INFORMATION SUPPLIED:
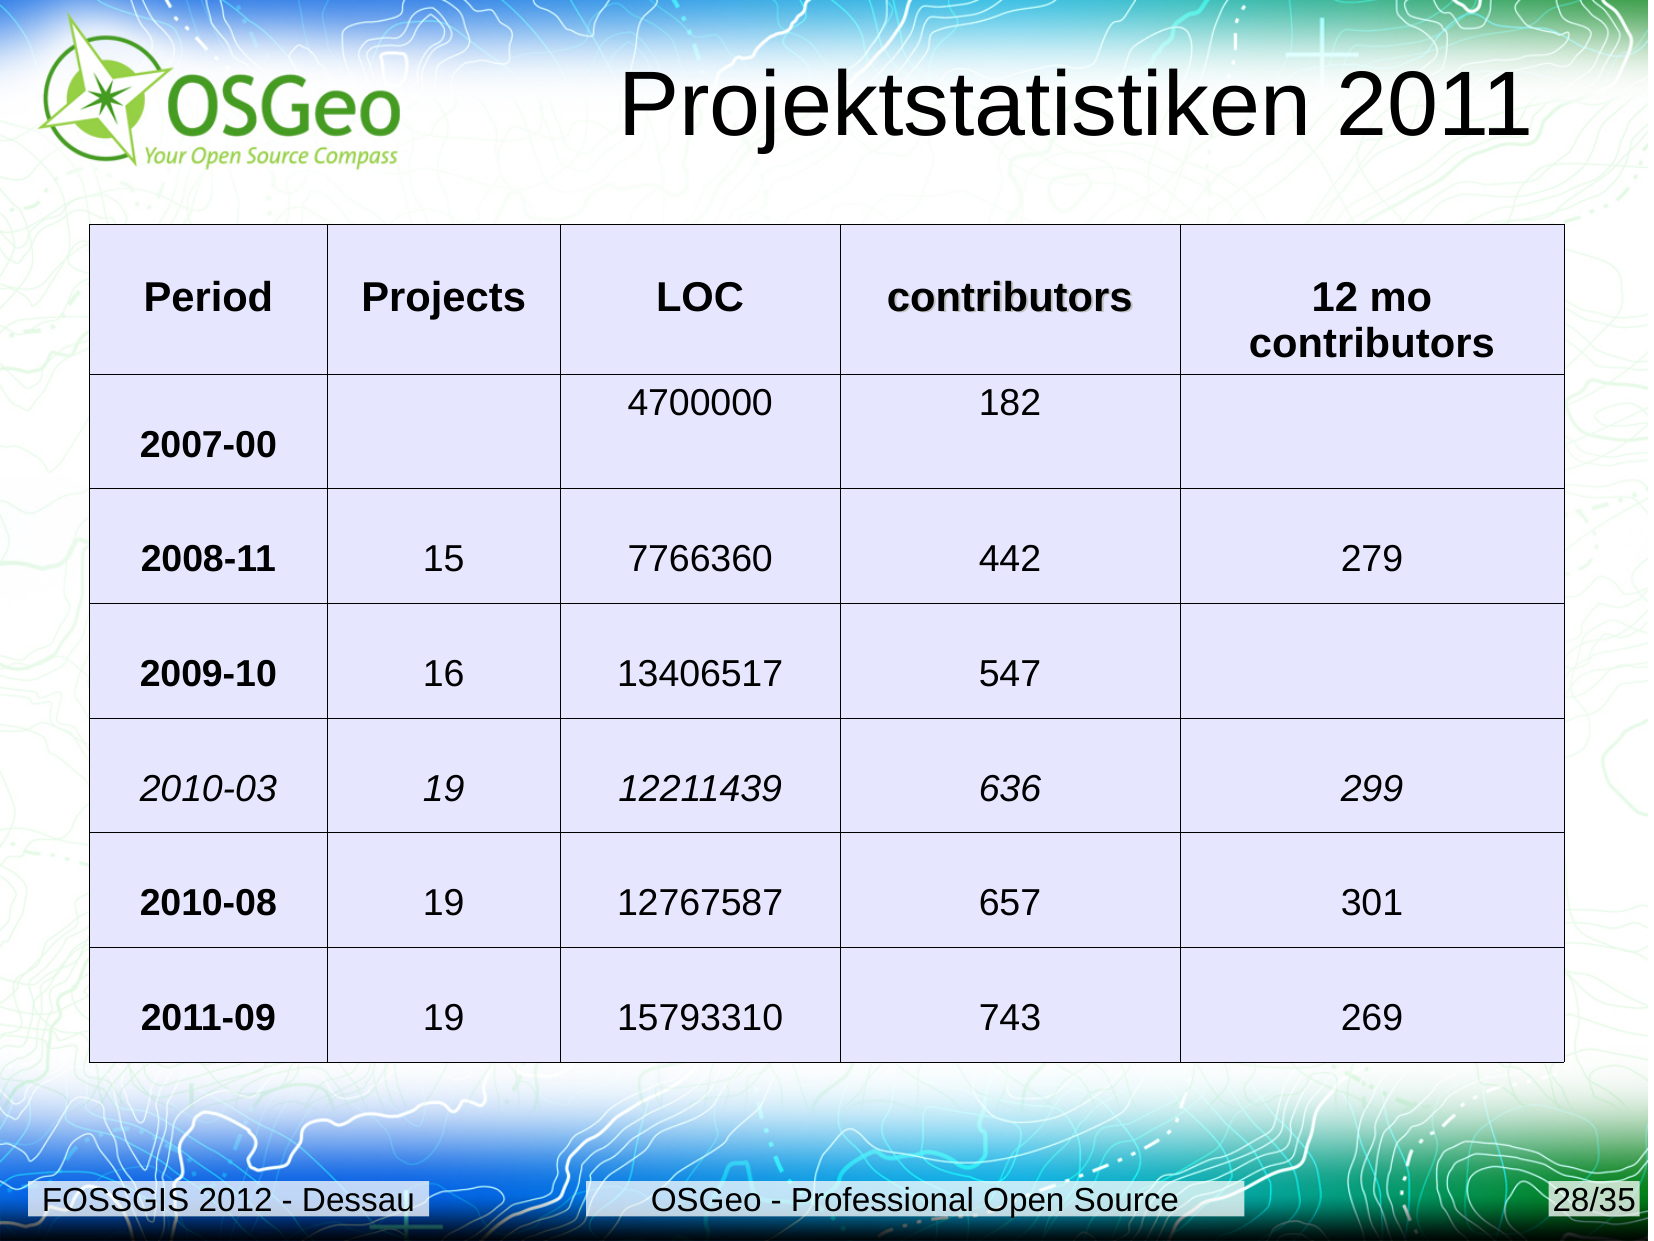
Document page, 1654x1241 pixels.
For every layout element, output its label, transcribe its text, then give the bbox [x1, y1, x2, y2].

table_cell 299 [1181, 719, 1564, 832]
table_cell 743 [841, 948, 1180, 1062]
table_cell 15793310 [561, 948, 840, 1062]
table_header Period [90, 225, 327, 374]
table_cell 19 [328, 719, 560, 832]
table_cell 13406517 [561, 604, 840, 718]
table_header contributors [841, 225, 1180, 374]
table_header Projects [328, 225, 560, 374]
table_cell 7766360 [561, 489, 840, 603]
table_cell 2007-00 [90, 375, 327, 488]
table_cell 4700000 [561, 375, 840, 488]
table_cell 2010-03 [90, 719, 327, 832]
table_header LOC [561, 225, 840, 374]
table_cell 12211439 [561, 719, 840, 832]
table_cell 269 [1181, 948, 1564, 1062]
picture [0, 0, 1648, 1241]
table_cell 16 [328, 604, 560, 718]
table_cell [1181, 375, 1564, 488]
table_header 12 mo contributors [1181, 225, 1564, 374]
table_cell 2011-09 [90, 948, 327, 1062]
table_cell 2008-11 [90, 489, 327, 603]
table_cell 2010-08 [90, 833, 327, 947]
table_cell 279 [1181, 489, 1564, 603]
table_cell 15 [328, 489, 560, 603]
table_cell 19 [328, 948, 560, 1062]
table_cell 12767587 [561, 833, 840, 947]
table_cell 182 [841, 375, 1180, 488]
table_cell [328, 375, 560, 488]
table_cell 301 [1181, 833, 1564, 947]
title Projektstatistiken 2011 [58, 29, 1536, 178]
table_cell 19 [328, 833, 560, 947]
table_cell 2009-10 [90, 604, 327, 718]
table_cell 547 [841, 604, 1180, 718]
table_cell 636 [841, 719, 1180, 832]
table_cell 442 [841, 489, 1180, 603]
table_cell 657 [841, 833, 1180, 947]
table_cell [1181, 604, 1564, 718]
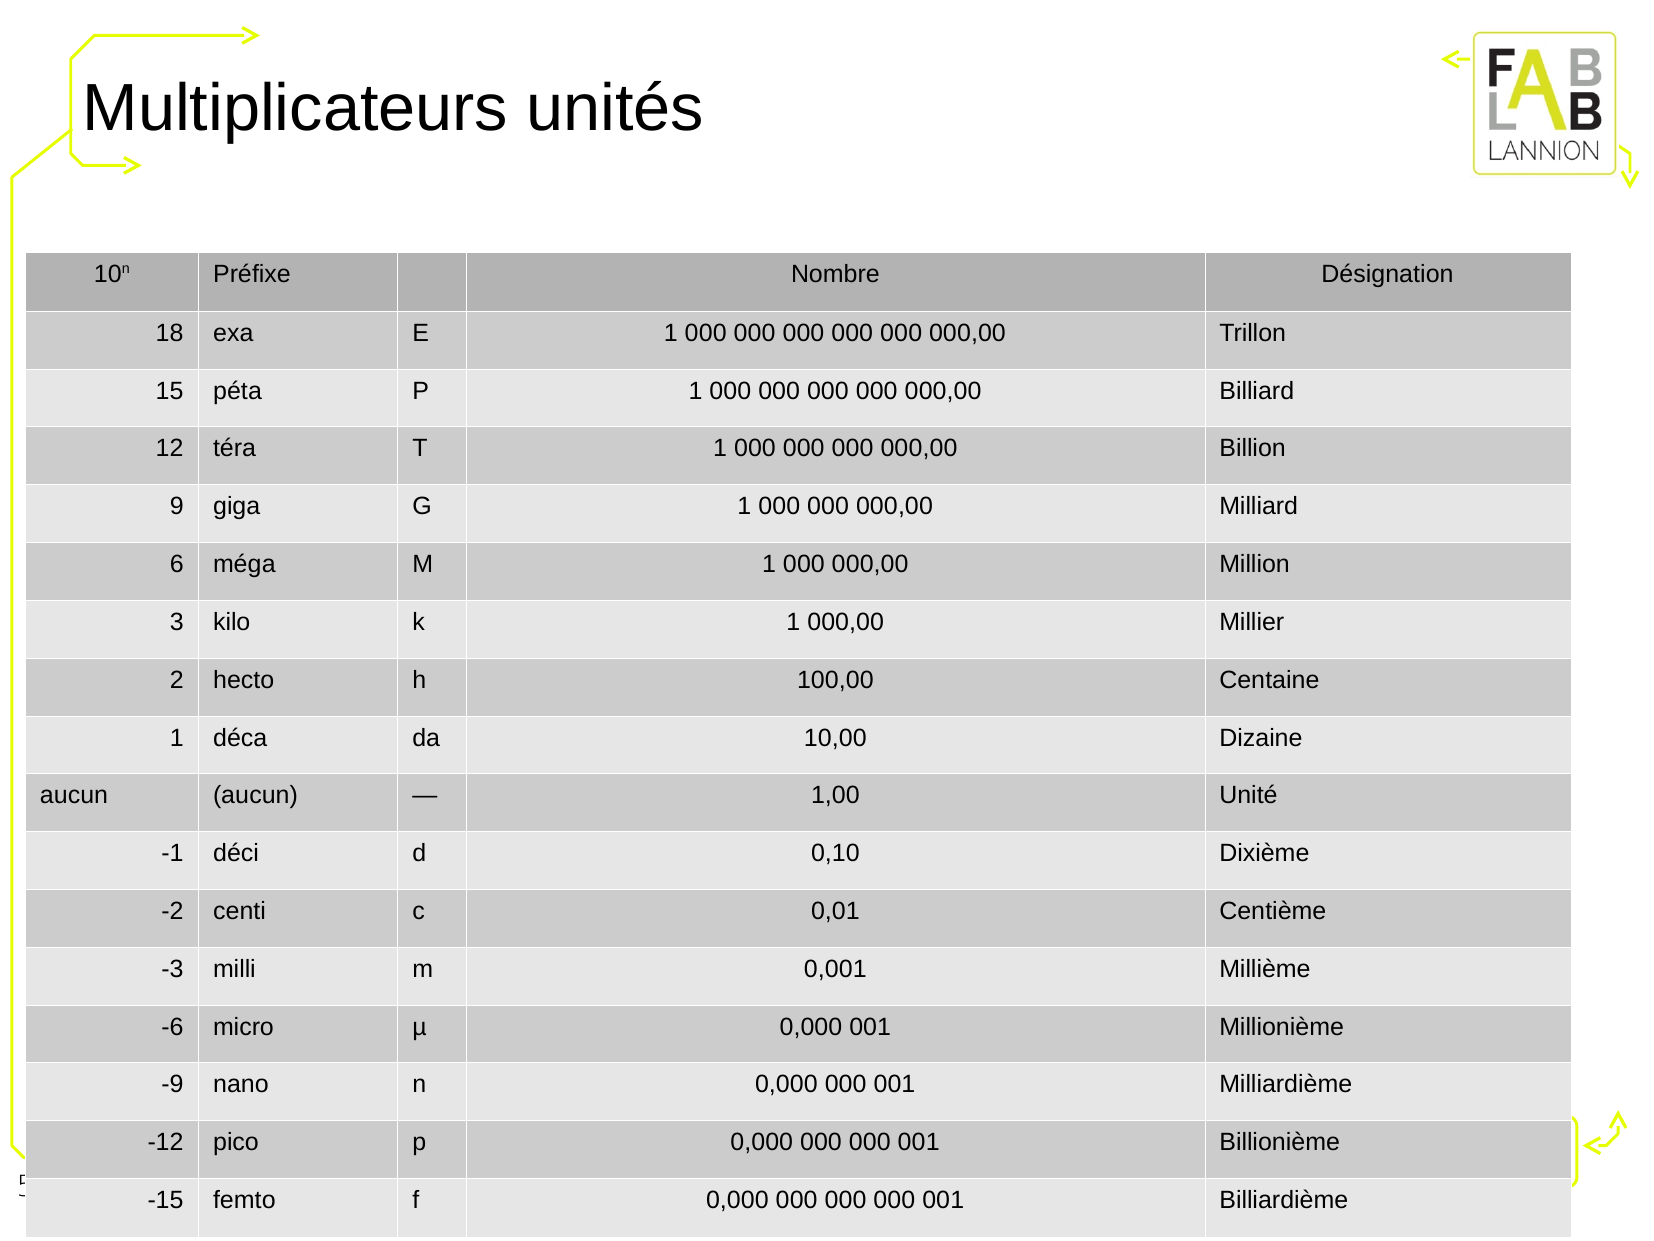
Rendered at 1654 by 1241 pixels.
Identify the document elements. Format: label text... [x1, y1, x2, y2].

BRIEF: Could you copy, word for word, the part of the entries that runs from their very beginning through the line containing "table_cell 7766360 [561, 489, 840, 603]", including that line and leaving the pictures out?

TASK SOLUTION:
Document page, 1654x1241 pixels.
For every layout element, output its label, transcribe its text, then give the bbox [x1, y1, x2, y2].

table_cell 299 [1181, 719, 1564, 832]
table_cell 743 [841, 948, 1180, 1062]
table_cell 15793310 [561, 948, 840, 1062]
table_header Period [90, 225, 327, 374]
table_cell 19 [328, 719, 560, 832]
table_cell 13406517 [561, 604, 840, 718]
table_header contributors [841, 225, 1180, 374]
table_header Projects [328, 225, 560, 374]
table_cell 7766360 [561, 489, 840, 603]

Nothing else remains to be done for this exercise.